### What is being asked
Copy each line below as it stands, but skip any picture it contains.

[Source records]
--------------------

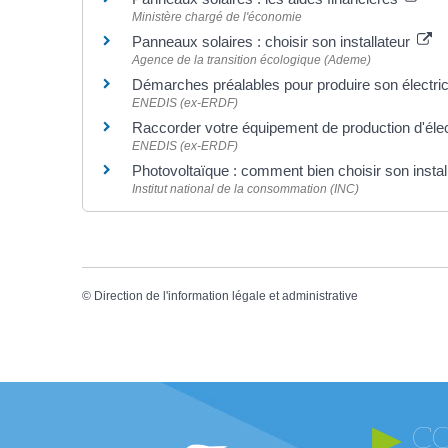
Ministère chargé de l'économie
Panneaux solaires : choisir son installateur
Agence de la transition écologique (Ademe)
Démarches préalables pour produire son électric
ENEDIS (ex-ERDF)
Raccorder votre équipement de production d'élec
ENEDIS (ex-ERDF)
Photovoltaïque : comment bien choisir son instal
Institut national de la consommation (INC)
©
Direction de l'information légale et administrative
C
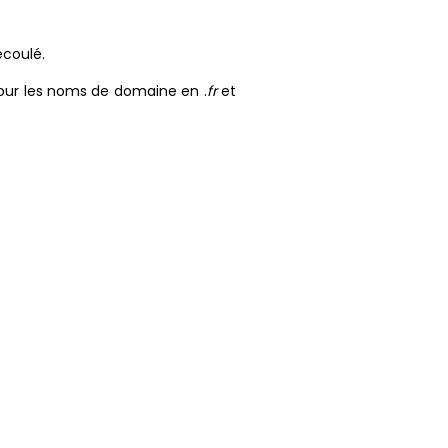
écoulé.
1 pour les noms de domaine en .
fr
et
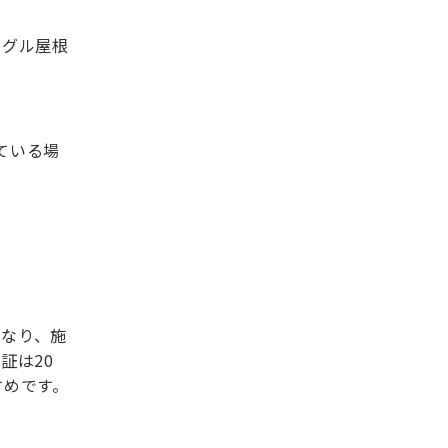
ングル屋根
ている場
となり、施
証は20
すめです。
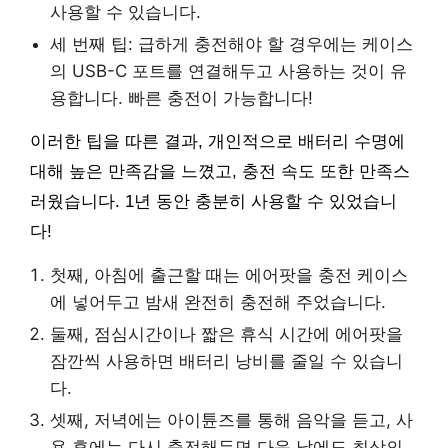
사용할 수 있습니다.
세 번째 팁: 급하게 충전해야 할 경우에는 케이스
의 USB-C 포트를 연결해두고 사용하는 것이 유
용합니다. 빠른 충전이 가능합니다!
이러한 팁을 따른 결과, 개인적으로 배터리 수명에
대해 높은 만족감을 느꼈고, 충전 속도 또한 만족스
러웠습니다. 1년 동안 충분히 사용할 수 있었습니
다!
첫째, 아침에 출근할 때는 에어팟을 충전 케이스
에 넣어두고 밤새 완전히 충전해 주었습니다.
둘째, 점심시간이나 짧은 휴식 시간에 에어팟을
잠깐씩 사용하면 배터리 낭비를 줄일 수 있습니
다.
셋째, 저녁에는 아이튠즈를 통해 음악을 듣고, 사
용 후에는 다시 충전해두면 다음 날에도 최상의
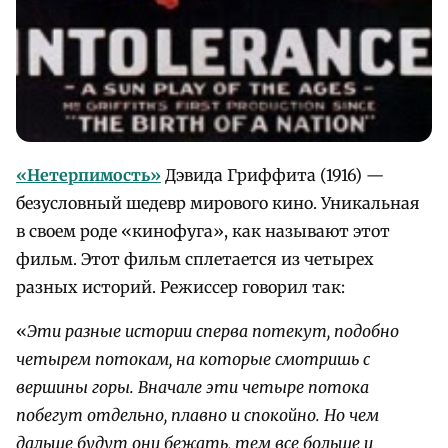
«Нетерпимость»
Дэвида Гриффита (1916) —
безусловный шедевр мирового кино. Уникальная
в своем роде «кинофуга», как называют этот
фильм. Этот фильм сплетается из четырех
разных историй. Режиссер говорил так:
«
Эти разные истории сперва потекут, подобно
четырем потокам, на которые смотришь с
вершины горы. Вначале эти четыре потока
побегут отдельно, плавно и спокойно. Но чем
дальше будут они бежать, тем все больше и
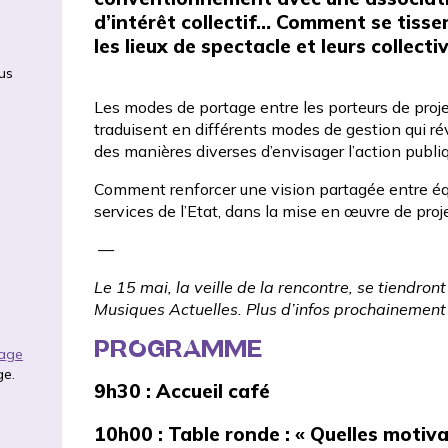
d’intérêt collectif… Comment se tissen
les lieux de spectacle et leurs collect
ous
Les modes de portage entre les porteurs de projet 
traduisent en différents modes de gestion qui rév
des manières diverses d’envisager l’action publique
Comment renforcer une vision partagée entre équip
services de l’Etat, dans la mise en œuvre de proje
—
Le 15 mai, la veille de la rencontre, se tiendron
Musiques Actuelles
. Plus d’infos prochainement 
PROGRAMME
rage
ge.
9h30
: Accueil café
10h00
: Table ronde :
« Quelles motiva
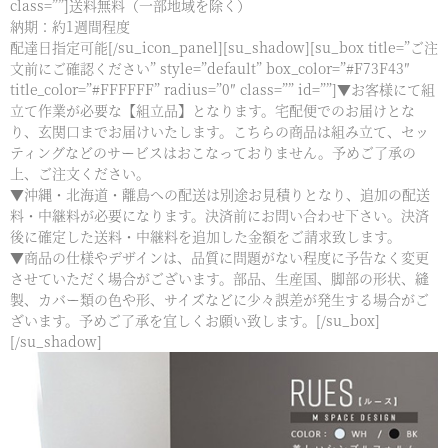
class=””]送料無料（一部地域を除く）
納期：約1週間程度
配達日指定可能[/su_icon_panel][su_shadow][su_box title=”ご注
文前にご確認ください” style=”default” box_color=”#F73F43″
title_color=”#FFFFFF” radius=”0″ class=”” id=””]▼お客様にて組
立て作業が必要な【組立品】となります。宅配便でのお届けとな
り、玄関口までお届けいたします。こちらの商品は組み立て、セッ
ティングなどのサービスはおこなっておりません。予めご了承の
上、ご注文ください。
▼沖縄・北海道・離島への配送は別途お見積りとなり、追加の配送
料・中継料が必要になります。決済前にお問い合わせ下さい。決済
後に確定した送料・中継料を追加した金額をご請求致します。
▼商品の仕様やデザインは、品質に問題がない程度に予告なく変更
させていただく場合がございます。部品、生産国、脚部の形状、縫
製、カバー類の色や形、サイズなどに少々誤差が発生する場合がご
ざいます。予めご了承を宜しくお願い致します。[/su_box]
[/su_shadow]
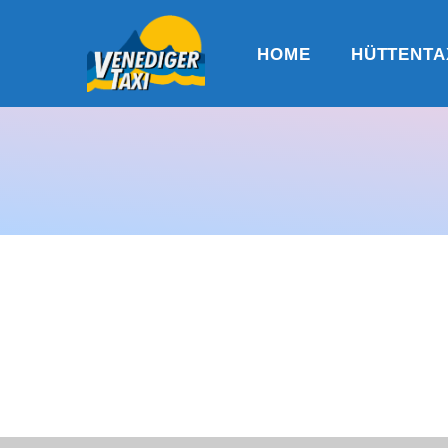
HOME
HÜTTENTA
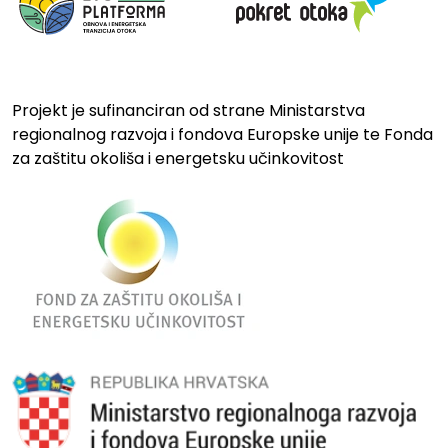
Projekt je sufinanciran od strane Ministarstva
regionalnog razvoja i fondova Europske unije te Fonda
za zaštitu okoliša i energetsku učinkovitost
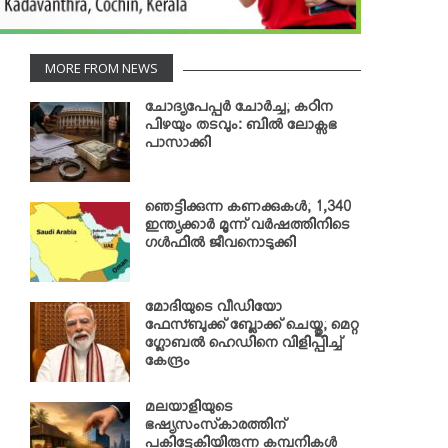
MORE FROM NEWS
ചോദ്യപേപ്പര്‍ ചോര്‍ച്ച; കഠിന
പിഴയും തടവും: ബില്‍ ലോക്സഭ
പാസാക്കി
ഞെട്ടിക്കുന്ന കണക്കുകള്‍; 1,340
ഇന്ത്യക്കാര്‍ മൂന്ന് വര്‍ഷത്തിനിടെ
ഗള്‍ഫില്‍ ജീവനൊടുക്കി
മോദിയുടെ വീഡിയോ
ഫേസ്ബുക്ക് ബ്ലോക്ക് ചെയ്തു; മെറ്റ
ഗ്ലോബല്‍ ഹെഡിനെ വിളിപ്പിച്ച്
കേന്ദ്രം
മലയാളിയുടെ
ഭഷ്യസംസ്‌കാരത്തിന്
പകിട്ടേകിയിരുന്ന കമ്പനികള്‍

--------------------

### Worked solution
Ministère chargé de l'économie
Panneaux solaires : choisir son installateur
Agence de la transition écologique (Ademe)
Démarches préalables pour produire son électric
ENEDIS (ex-ERDF)
Raccorder votre équipement de production d'élec
ENEDIS (ex-ERDF)
Photovoltaïque : comment bien choisir son instal
Institut national de la consommation (INC)
©
Direction de l'information légale et administrative
C
écoulé.
1 pour les noms de domaine en .
fr
et
ングル屋根
ている場
となり、施
証は20
すめです。
사용할 수 있습니다.
세 번째 팁: 급하게 충전해야 할 경우에는 케이스
의 USB-C 포트를 연결해두고 사용하는 것이 유
용합니다. 빠른 충전이 가능합니다!
이러한 팁을 따른 결과, 개인적으로 배터리 수명에
대해 높은 만족감을 느꼈고, 충전 속도 또한 만족스
러웠습니다. 1년 동안 충분히 사용할 수 있었습니
다!
첫째, 아침에 출근할 때는 에어팟을 충전 케이스
에 넣어두고 밤새 완전히 충전해 주었습니다.
둘째, 점심시간이나 짧은 휴식 시간에 에어팟을
잠깐씩 사용하면 배터리 낭비를 줄일 수 있습니
다.
셋째, 저녁에는 아이튠즈를 통해 음악을 듣고, 사
용 후에는 다시 충전해두면 다음 날에도 최상의
«Нетерпимость»
Дэвида Гриффита (1916) —
безусловный шедевр мирового кино. Уникальная
в своем роде «кинофуга», как называют этот
фильм. Этот фильм сплетается из четырех
разных историй. Режиссер говорил так:
«
Эти разные истории сперва потекут, подобно
четырем потокам, на которые смотришь с
вершины горы. Вначале эти четыре потока
побегут отдельно, плавно и спокойно. Но чем
дальше будут они бежать, тем все больше и
d’intérêt collectif… Comment se tissen
les lieux de spectacle et leurs collect
ous
Les modes de portage entre les porteurs de projet 
traduisent en différents modes de gestion qui rév
des manières diverses d’envisager l’action publique
Comment renforcer une vision partagée entre équip
services de l’Etat, dans la mise en œuvre de proje
—
Le 15 mai, la veille de la rencontre, se tiendron
Musiques Actuelles
. Plus d’infos prochainement 
PROGRAMME
rage
ge.
9h30
: Accueil café
10h00
: Table ronde :
« Quelles motiva
class=””]送料無料（一部地域を除く）
納期：約1週間程度
配達日指定可能[/su_icon_panel][su_shadow][su_box title=”ご注
文前にご確認ください” style=”default” box_color=”#F73F43″
title_color=”#FFFFFF” radius=”0″ class=”” id=””]▼お客様にて組
立て作業が必要な【組立品】となります。宅配便でのお届けとな
り、玄関口までお届けいたします。こちらの商品は組み立て、セッ
ティングなどのサービスはおこなっておりません。予めご了承の
上、ご注文ください。
▼沖縄・北海道・離島への配送は別途お見積りとなり、追加の配送
料・中継料が必要になります。決済前にお問い合わせ下さい。決済
後に確定した送料・中継料を追加した金額をご請求致します。
▼商品の仕様やデザインは、品質に問題がない程度に予告なく変更
させていただく場合がございます。部品、生産国、脚部の形状、縫
製、カバー類の色や形、サイズなどに少々誤差が発生する場合がご
ざいます。予めご了承を宜しくお願い致します。[/su_box]
[/su_shadow]
HOME
HÜTTENTA
Projekt je sufinanciran od strane Ministarstva
regionalnog razvoja i fondova Europske unije te Fonda
za zaštitu okoliša i energetsku učinkovitost
MORE FROM NEWS
ചോദ്യപേപ്പര്‍ ചോര്‍ച്ച; കഠിന
പിഴയും തടവും: ബില്‍ ലോക്സഭ
പാസാക്കി
ഞെട്ടിക്കുന്ന കണക്കുകള്‍; 1,340
ഇന്ത്യക്കാര്‍ മൂന്ന് വര്‍ഷത്തിനിടെ
ഗള്‍ഫില്‍ ജീവനൊടുക്കി
മോദിയുടെ വീഡിയോ
ഫേസ്ബുക്ക് ബ്ലോക്ക് ചെയ്തു; മെറ്റ
ഗ്ലോബല്‍ ഹെഡിനെ വിളിപ്പിച്ച്
കേന്ദ്രം
മലയാളിയുടെ
ഭഷ്യസംസ്‌കാരത്തിന്
പകിട്ടേകിയിരുന്ന കമ്പനികള്‍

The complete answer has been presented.